[[ MATERIAL PROVIDED, beginning ]]

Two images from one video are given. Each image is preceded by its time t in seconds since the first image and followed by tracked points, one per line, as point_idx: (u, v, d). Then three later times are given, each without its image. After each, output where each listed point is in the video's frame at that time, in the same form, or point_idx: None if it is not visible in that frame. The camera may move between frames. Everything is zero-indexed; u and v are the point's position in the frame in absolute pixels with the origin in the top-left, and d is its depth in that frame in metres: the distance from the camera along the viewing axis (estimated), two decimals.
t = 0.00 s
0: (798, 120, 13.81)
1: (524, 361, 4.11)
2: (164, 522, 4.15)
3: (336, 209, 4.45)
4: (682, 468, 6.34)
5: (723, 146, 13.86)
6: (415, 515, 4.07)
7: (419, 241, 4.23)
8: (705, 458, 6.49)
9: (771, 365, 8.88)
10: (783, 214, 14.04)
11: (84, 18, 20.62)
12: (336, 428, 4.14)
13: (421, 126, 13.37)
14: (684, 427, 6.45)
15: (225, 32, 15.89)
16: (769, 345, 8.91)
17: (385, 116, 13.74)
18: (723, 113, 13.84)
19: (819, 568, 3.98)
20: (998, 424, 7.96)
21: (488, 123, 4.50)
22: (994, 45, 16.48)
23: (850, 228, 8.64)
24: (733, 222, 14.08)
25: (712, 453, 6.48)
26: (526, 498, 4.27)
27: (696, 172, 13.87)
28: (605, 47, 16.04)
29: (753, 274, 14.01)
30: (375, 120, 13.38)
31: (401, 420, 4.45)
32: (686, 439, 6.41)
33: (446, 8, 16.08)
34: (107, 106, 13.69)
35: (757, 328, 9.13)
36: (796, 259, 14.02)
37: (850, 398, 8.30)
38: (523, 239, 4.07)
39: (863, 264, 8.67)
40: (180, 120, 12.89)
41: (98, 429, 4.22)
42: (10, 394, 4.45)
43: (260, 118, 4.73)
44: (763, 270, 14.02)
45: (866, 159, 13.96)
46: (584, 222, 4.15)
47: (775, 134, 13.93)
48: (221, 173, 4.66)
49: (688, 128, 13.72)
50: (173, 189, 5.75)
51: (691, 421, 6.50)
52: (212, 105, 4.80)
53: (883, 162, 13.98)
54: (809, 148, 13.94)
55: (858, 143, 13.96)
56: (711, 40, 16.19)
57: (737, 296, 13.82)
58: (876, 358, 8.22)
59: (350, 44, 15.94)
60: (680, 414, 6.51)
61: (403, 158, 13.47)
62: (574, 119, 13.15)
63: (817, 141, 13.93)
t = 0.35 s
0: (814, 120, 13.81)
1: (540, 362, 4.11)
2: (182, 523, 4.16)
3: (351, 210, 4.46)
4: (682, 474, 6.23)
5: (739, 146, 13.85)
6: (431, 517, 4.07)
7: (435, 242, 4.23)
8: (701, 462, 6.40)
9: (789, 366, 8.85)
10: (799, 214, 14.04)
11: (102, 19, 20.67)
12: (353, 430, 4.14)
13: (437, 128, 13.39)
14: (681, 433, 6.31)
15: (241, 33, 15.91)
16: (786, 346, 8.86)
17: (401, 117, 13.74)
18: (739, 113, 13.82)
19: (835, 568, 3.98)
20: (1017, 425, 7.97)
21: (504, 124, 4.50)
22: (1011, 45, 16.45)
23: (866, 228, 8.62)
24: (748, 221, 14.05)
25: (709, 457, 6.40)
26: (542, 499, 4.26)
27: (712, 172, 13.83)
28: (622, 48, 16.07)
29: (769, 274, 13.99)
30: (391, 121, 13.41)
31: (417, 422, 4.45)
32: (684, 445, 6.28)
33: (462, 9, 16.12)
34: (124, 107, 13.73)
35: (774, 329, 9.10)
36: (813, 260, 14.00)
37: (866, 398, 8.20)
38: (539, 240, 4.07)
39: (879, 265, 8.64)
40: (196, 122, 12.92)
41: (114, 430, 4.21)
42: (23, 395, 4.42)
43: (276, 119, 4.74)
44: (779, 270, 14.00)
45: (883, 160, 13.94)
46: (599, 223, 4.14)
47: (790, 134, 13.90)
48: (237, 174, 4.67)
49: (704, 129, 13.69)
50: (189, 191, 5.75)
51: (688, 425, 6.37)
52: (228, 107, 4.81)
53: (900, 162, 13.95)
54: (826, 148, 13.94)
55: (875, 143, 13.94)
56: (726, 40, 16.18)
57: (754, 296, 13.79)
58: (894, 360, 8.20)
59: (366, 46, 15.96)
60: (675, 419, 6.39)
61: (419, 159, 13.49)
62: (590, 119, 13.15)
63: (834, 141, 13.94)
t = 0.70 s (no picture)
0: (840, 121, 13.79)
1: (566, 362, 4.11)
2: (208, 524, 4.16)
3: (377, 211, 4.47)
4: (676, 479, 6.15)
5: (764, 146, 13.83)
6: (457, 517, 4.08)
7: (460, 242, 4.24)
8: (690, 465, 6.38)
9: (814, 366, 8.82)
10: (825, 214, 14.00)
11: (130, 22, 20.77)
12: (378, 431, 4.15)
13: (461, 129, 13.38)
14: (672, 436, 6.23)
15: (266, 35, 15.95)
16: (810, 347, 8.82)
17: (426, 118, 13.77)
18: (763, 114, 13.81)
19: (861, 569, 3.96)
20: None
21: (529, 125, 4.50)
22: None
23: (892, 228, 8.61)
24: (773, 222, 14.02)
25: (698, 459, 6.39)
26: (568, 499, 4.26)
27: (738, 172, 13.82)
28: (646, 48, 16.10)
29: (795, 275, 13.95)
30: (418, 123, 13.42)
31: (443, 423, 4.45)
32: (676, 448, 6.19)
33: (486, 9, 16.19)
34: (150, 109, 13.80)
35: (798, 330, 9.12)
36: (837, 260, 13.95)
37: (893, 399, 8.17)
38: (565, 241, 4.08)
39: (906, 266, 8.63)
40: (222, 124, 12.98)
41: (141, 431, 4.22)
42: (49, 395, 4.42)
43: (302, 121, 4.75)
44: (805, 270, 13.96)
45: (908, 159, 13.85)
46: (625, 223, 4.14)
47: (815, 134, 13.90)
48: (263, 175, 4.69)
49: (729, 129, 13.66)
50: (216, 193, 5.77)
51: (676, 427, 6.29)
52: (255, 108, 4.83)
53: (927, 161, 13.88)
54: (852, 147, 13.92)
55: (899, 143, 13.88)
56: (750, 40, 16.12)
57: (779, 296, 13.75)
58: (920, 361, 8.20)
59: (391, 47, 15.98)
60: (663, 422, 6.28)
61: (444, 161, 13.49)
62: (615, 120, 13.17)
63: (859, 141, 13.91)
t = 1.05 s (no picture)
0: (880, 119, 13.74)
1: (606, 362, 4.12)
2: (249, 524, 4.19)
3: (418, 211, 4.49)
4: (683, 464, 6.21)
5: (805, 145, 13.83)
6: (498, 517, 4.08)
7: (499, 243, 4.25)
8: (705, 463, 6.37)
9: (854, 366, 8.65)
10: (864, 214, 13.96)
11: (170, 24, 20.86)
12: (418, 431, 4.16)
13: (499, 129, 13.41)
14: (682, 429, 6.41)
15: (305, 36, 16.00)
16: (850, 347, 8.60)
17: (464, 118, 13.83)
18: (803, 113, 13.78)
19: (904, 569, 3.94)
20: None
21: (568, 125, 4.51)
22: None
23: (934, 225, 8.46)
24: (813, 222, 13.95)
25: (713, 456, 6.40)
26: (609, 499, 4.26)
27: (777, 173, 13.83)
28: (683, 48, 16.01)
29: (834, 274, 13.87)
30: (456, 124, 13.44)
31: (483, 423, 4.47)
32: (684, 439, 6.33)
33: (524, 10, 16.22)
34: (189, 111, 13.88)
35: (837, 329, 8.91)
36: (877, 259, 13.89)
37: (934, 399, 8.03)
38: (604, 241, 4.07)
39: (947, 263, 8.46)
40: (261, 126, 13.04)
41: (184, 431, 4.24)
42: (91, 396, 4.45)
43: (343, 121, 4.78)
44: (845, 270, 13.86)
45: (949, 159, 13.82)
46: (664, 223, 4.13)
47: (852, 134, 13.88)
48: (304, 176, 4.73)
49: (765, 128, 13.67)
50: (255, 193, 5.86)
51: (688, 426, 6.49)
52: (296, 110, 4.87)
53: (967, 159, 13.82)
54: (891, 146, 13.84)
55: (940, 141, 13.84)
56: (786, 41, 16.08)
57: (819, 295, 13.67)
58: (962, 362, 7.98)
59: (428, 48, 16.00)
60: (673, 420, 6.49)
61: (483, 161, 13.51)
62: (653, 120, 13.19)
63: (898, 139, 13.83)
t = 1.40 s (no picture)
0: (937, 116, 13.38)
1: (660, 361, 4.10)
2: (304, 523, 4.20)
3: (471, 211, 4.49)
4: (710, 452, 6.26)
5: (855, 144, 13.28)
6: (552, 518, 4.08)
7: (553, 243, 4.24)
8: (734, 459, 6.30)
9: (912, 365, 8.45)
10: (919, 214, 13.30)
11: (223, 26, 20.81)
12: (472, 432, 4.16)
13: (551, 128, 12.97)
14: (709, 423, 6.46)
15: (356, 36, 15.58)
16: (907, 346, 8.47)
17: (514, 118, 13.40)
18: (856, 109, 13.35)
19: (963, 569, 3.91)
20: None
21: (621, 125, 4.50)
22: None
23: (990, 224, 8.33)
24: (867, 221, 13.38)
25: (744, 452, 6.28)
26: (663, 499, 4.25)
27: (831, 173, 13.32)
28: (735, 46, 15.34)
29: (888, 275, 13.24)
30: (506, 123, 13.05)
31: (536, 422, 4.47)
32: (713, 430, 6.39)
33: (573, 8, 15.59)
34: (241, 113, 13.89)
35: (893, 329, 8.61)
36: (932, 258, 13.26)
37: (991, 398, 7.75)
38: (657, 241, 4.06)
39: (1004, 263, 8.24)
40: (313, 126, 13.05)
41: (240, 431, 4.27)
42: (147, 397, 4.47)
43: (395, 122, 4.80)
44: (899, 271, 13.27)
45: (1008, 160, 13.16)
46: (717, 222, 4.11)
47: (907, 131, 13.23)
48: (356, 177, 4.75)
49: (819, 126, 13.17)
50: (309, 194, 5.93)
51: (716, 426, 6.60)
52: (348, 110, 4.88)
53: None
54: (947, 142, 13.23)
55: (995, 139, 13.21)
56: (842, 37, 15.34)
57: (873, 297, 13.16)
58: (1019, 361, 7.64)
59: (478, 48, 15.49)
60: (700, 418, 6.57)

[[ MATERIAL PROVIDED, end ]]

-- TASK REQUIREMENTS --
When the line with "35: (837, 329, 8.91)" is reached in the data above, start copying there, and copy each line exactly until the line with "57: (819, 295, 13.67)" has been copied; copy nothing else.

-- EXPECTED ANSWER --
35: (837, 329, 8.91)
36: (877, 259, 13.89)
37: (934, 399, 8.03)
38: (604, 241, 4.07)
39: (947, 263, 8.46)
40: (261, 126, 13.04)
41: (184, 431, 4.24)
42: (91, 396, 4.45)
43: (343, 121, 4.78)
44: (845, 270, 13.86)
45: (949, 159, 13.82)
46: (664, 223, 4.13)
47: (852, 134, 13.88)
48: (304, 176, 4.73)
49: (765, 128, 13.67)
50: (255, 193, 5.86)
51: (688, 426, 6.49)
52: (296, 110, 4.87)
53: (967, 159, 13.82)
54: (891, 146, 13.84)
55: (940, 141, 13.84)
56: (786, 41, 16.08)
57: (819, 295, 13.67)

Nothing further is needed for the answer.